[EXERCISE MATERIALS — start]
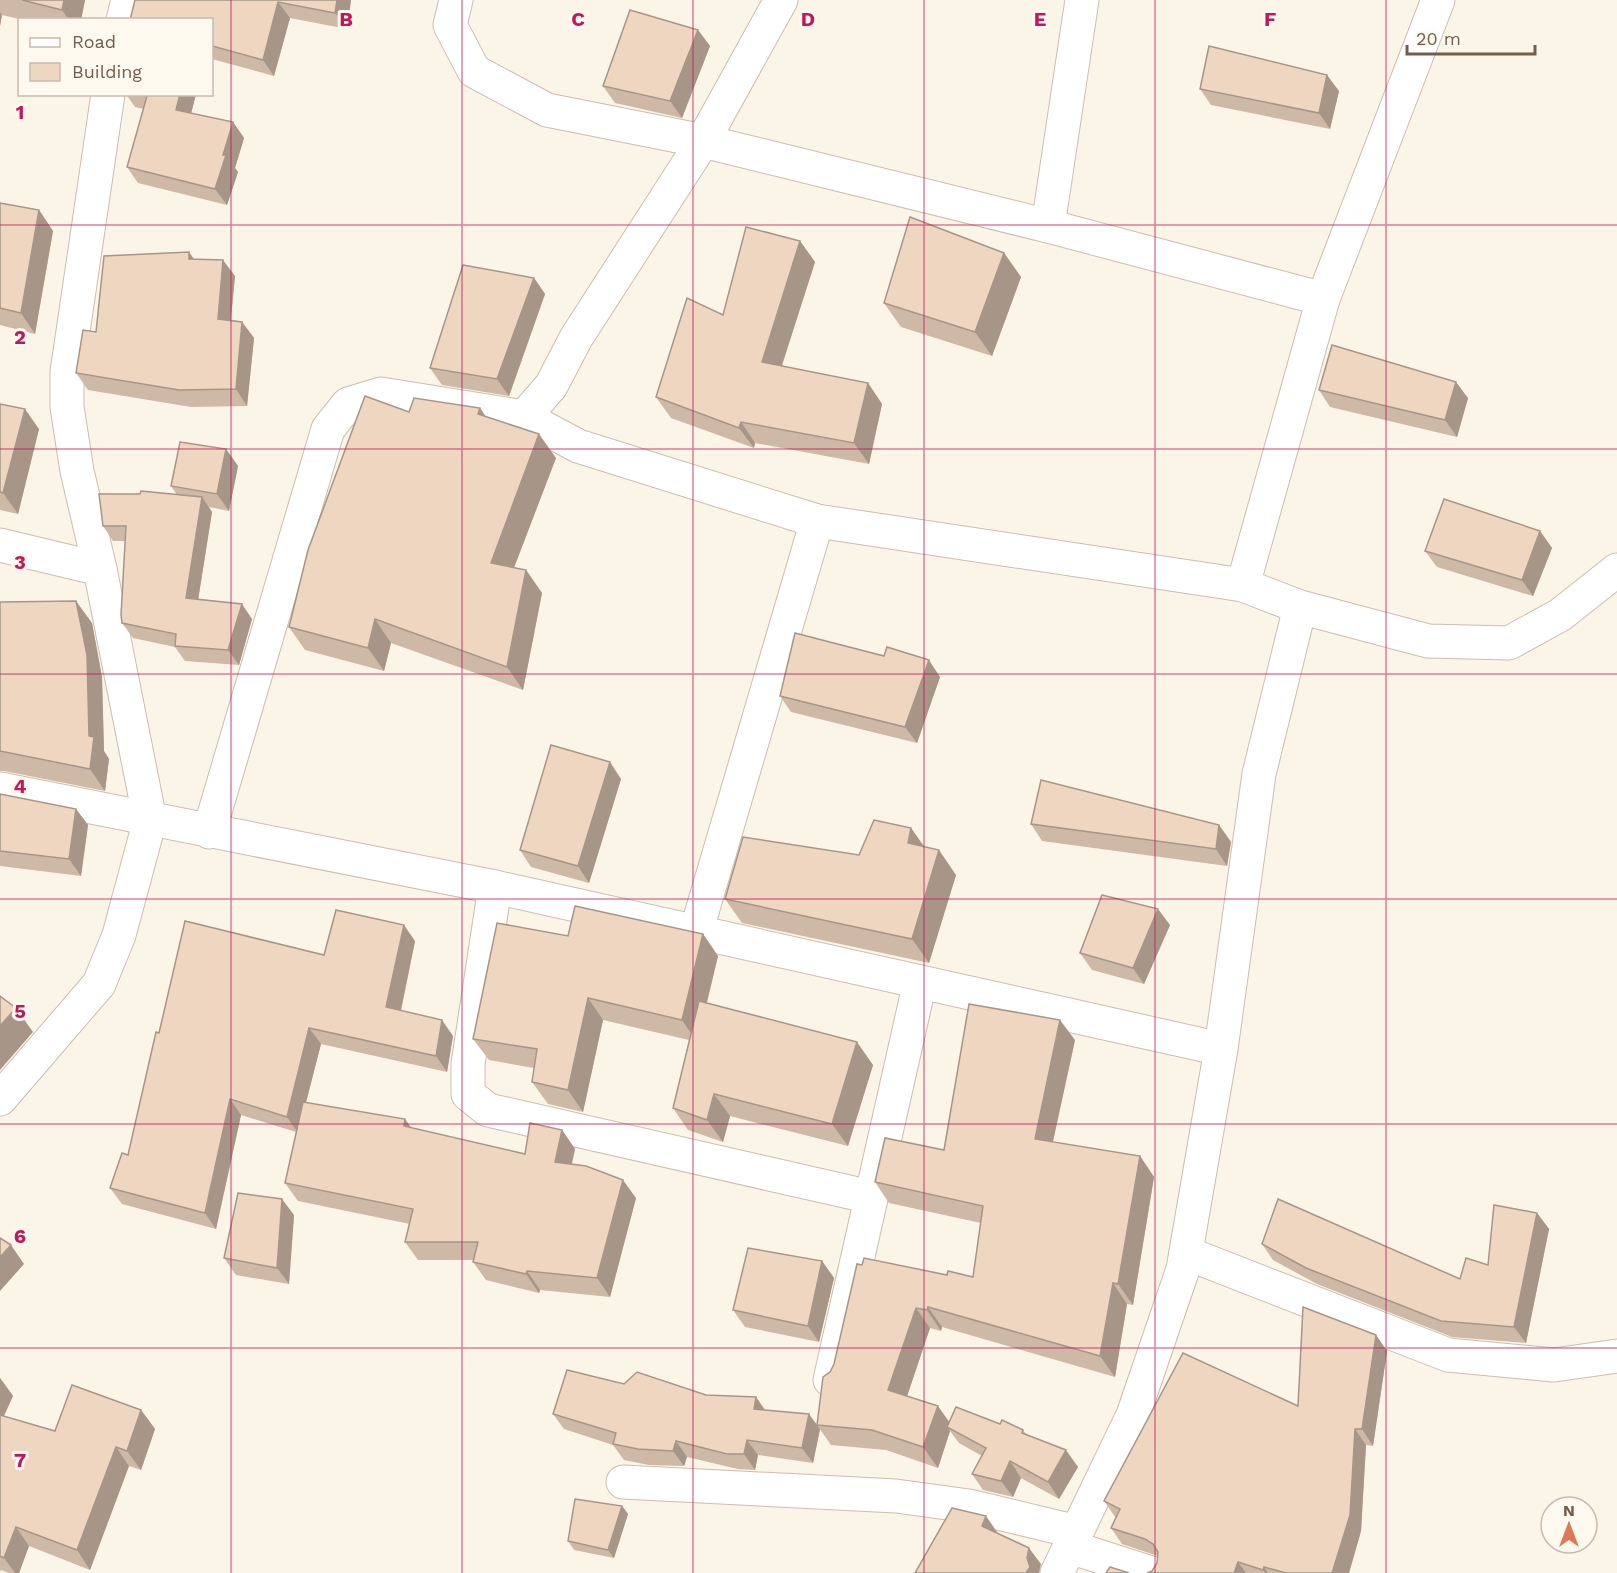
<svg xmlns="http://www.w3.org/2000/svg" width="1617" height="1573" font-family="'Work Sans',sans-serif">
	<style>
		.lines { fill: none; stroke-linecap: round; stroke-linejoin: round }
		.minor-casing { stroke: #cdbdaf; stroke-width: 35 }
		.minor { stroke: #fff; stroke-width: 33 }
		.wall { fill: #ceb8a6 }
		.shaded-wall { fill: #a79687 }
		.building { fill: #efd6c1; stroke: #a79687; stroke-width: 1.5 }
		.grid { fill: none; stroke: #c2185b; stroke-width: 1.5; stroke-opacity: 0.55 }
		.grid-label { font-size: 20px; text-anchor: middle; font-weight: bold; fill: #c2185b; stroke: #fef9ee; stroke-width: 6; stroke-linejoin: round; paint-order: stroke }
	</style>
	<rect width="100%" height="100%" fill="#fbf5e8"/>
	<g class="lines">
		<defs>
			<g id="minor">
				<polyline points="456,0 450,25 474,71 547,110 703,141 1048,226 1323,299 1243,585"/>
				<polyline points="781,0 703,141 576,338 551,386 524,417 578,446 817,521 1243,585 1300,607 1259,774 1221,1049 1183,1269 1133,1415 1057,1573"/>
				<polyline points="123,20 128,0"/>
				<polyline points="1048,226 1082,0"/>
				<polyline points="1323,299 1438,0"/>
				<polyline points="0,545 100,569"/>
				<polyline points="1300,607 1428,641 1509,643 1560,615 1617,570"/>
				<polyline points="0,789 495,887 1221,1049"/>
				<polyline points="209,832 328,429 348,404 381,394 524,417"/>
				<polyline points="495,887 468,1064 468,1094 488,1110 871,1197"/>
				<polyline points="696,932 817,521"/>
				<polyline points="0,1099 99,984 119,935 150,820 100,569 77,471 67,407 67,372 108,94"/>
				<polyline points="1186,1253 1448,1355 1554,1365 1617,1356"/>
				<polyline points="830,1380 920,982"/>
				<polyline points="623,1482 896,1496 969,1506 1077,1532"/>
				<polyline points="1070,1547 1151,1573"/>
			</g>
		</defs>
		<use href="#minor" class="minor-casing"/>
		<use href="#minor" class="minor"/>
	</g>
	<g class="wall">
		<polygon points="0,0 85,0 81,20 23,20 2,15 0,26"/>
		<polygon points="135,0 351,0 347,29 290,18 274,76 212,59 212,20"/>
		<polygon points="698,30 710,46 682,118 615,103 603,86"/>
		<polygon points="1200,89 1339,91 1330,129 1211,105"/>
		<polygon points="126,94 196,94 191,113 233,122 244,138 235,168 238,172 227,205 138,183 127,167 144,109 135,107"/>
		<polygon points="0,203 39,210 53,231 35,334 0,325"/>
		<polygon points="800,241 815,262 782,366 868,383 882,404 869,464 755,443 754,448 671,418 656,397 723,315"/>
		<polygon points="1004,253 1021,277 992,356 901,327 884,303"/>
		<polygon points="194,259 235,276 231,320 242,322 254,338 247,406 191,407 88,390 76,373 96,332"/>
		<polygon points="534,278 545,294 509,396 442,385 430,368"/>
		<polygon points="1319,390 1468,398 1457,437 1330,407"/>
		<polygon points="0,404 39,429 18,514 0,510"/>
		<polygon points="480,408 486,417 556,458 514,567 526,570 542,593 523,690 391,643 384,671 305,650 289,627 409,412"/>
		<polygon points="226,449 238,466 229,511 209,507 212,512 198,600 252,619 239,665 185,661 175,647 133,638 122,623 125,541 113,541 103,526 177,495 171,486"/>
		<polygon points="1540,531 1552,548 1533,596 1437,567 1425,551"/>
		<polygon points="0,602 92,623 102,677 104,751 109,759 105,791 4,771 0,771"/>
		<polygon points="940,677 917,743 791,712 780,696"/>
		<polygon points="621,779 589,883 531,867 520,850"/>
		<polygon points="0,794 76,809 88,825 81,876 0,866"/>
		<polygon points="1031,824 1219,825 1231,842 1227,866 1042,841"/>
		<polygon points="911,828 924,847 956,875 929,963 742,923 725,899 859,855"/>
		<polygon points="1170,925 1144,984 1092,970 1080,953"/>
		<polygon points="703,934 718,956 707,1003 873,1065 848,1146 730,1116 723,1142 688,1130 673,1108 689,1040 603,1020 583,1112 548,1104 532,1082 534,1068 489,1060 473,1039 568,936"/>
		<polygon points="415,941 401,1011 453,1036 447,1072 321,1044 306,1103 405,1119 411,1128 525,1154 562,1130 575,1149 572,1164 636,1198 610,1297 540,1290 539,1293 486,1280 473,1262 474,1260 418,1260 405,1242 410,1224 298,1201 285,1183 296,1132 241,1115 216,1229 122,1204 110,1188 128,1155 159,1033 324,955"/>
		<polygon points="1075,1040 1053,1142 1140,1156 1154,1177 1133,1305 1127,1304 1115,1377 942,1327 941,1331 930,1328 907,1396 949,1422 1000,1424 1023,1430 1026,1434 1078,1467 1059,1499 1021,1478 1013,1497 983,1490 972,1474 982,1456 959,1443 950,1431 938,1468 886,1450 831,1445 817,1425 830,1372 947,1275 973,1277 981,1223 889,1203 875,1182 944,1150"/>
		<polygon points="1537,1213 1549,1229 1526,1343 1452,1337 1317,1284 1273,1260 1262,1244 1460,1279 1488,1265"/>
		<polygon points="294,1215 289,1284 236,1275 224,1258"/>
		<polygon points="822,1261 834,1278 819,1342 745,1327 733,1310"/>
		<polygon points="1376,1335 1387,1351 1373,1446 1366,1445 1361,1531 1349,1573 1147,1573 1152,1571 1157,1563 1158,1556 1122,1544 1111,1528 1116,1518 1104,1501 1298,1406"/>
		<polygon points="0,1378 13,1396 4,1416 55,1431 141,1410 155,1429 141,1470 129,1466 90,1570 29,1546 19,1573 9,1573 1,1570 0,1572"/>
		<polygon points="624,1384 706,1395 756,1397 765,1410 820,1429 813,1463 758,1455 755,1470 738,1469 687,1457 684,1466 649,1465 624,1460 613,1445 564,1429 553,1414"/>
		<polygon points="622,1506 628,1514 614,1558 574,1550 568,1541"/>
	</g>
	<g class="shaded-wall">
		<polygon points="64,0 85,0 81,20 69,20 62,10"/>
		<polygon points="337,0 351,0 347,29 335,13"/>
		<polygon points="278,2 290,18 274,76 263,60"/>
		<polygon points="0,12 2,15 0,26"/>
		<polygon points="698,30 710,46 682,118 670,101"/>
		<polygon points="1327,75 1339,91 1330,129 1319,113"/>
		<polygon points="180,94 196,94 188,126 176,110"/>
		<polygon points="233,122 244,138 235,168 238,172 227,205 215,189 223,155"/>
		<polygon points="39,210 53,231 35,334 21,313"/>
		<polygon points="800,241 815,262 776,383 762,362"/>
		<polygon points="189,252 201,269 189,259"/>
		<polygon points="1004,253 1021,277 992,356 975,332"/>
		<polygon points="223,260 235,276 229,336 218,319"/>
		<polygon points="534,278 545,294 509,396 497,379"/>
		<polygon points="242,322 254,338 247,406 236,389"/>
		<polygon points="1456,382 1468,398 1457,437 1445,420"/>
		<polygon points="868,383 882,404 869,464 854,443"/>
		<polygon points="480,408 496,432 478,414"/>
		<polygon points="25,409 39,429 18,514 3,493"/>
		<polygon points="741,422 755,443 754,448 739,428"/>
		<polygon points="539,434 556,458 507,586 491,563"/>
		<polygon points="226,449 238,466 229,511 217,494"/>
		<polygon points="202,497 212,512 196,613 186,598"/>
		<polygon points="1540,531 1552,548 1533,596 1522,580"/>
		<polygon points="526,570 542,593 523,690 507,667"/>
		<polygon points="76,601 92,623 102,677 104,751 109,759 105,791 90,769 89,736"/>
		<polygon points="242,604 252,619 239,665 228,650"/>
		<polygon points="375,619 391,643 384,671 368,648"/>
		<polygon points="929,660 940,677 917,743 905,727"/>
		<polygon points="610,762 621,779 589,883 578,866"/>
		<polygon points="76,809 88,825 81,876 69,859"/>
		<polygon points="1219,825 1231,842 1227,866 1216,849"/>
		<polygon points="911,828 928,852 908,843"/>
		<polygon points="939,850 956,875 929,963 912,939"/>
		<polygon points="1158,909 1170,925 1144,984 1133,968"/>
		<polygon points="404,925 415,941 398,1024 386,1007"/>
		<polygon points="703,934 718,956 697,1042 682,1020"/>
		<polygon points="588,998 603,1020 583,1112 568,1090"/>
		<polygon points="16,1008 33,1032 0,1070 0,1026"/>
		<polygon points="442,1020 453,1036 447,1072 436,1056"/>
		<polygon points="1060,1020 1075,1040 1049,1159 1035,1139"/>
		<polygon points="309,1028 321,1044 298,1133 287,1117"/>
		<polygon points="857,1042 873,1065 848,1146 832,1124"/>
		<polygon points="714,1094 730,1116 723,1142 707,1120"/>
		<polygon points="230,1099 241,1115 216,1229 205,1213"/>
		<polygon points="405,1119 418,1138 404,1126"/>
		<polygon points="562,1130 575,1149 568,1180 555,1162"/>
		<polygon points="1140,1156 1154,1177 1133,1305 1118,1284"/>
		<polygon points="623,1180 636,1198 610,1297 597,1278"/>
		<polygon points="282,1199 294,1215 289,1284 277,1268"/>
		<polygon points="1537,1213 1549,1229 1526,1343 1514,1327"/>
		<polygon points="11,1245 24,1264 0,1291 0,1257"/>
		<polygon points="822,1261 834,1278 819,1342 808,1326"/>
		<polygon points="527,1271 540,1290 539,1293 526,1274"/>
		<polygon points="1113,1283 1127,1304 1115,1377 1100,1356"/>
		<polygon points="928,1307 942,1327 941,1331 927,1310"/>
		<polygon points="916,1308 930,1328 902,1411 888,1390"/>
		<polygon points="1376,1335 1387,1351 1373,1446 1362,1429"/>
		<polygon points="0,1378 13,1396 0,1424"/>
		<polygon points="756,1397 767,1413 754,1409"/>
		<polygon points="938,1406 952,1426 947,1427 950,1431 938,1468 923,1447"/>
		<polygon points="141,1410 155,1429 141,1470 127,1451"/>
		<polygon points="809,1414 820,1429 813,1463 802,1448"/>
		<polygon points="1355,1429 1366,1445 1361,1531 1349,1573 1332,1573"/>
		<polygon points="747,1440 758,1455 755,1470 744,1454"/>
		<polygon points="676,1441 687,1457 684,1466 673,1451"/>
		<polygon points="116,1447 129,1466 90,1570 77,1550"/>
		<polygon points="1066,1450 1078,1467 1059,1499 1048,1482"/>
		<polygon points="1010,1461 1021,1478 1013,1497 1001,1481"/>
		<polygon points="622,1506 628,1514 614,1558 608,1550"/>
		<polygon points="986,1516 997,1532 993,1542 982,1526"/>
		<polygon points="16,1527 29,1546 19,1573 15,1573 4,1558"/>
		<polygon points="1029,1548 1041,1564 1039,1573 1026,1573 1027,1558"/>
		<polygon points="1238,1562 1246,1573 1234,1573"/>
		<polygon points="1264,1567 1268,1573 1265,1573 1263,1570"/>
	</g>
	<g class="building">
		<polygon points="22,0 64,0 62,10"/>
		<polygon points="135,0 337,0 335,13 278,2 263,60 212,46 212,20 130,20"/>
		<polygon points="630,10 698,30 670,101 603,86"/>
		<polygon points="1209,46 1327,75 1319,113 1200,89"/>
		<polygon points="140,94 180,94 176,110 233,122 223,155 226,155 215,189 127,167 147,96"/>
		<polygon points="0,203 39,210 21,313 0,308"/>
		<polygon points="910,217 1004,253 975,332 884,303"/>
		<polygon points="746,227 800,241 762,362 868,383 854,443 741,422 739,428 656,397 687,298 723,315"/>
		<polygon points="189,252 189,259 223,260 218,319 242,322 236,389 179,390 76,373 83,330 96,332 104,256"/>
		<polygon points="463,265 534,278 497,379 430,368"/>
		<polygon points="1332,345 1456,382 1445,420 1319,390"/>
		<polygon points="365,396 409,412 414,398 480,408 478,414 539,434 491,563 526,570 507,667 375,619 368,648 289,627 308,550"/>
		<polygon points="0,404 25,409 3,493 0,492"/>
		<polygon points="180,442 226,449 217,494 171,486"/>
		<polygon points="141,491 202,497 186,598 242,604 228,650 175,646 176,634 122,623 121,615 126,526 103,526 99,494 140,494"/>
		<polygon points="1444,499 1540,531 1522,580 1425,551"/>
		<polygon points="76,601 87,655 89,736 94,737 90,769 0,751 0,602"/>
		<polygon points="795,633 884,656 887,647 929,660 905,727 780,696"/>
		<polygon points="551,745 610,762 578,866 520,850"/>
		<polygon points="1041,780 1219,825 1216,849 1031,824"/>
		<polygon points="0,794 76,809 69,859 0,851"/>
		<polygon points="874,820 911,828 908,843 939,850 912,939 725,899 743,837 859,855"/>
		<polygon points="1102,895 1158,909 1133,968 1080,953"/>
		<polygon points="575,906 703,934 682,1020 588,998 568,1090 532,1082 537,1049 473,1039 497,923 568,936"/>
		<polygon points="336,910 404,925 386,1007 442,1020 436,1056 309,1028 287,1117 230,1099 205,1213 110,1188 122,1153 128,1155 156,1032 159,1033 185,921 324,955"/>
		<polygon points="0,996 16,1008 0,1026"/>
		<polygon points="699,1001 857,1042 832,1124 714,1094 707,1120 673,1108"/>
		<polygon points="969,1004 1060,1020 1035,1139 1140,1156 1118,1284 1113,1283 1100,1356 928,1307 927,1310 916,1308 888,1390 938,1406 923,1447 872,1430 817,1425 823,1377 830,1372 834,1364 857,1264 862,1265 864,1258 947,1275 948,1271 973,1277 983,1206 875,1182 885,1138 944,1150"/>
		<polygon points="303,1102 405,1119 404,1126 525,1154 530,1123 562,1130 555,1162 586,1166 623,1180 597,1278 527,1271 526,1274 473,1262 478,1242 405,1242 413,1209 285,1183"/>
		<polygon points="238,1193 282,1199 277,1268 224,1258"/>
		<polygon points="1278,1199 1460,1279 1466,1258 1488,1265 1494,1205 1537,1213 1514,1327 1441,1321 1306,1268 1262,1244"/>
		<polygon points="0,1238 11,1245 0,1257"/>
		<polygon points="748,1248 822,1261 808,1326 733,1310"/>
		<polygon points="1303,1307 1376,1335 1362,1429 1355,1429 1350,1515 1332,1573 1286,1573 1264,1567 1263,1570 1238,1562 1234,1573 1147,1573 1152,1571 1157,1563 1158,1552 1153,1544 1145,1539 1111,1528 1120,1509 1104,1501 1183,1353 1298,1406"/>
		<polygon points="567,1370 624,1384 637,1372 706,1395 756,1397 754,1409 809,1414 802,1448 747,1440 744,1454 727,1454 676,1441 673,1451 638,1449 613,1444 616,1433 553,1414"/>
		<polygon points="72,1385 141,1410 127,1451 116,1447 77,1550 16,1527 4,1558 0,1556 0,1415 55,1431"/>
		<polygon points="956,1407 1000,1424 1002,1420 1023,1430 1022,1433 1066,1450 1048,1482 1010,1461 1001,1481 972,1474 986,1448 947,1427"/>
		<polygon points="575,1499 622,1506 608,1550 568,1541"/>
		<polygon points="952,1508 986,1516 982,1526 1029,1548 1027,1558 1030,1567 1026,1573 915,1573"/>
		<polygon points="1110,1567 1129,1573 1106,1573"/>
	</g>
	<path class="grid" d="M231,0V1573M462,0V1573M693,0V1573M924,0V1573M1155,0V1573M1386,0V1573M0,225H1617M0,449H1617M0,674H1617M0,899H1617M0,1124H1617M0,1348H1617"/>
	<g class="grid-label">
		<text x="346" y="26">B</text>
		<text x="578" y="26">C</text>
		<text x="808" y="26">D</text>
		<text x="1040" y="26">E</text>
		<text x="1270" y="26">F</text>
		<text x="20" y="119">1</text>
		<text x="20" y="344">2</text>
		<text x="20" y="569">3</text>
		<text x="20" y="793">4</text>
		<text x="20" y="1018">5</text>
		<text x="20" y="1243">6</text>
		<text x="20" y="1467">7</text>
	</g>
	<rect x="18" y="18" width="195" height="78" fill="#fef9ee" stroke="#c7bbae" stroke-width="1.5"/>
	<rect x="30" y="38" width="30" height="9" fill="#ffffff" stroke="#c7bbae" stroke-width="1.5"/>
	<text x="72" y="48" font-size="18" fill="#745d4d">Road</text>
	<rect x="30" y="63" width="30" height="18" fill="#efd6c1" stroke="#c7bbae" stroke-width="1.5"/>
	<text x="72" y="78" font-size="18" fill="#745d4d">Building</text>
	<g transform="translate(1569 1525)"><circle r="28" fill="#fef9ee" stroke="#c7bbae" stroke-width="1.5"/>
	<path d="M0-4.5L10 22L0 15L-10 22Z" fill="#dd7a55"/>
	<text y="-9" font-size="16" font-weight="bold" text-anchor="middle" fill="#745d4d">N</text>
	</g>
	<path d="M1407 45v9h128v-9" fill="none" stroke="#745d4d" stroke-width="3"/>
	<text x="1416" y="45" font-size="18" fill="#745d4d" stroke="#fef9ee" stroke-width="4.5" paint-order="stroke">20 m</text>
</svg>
[EXERCISE MATERIALS — finish]
→ ASSIGNMENT: The answer must consist of every line in the records above that contains the word "lines".

→ RESPONSE:
		.lines { fill: none; stroke-linecap: round; stroke-linejoin: round }
	<g class="lines">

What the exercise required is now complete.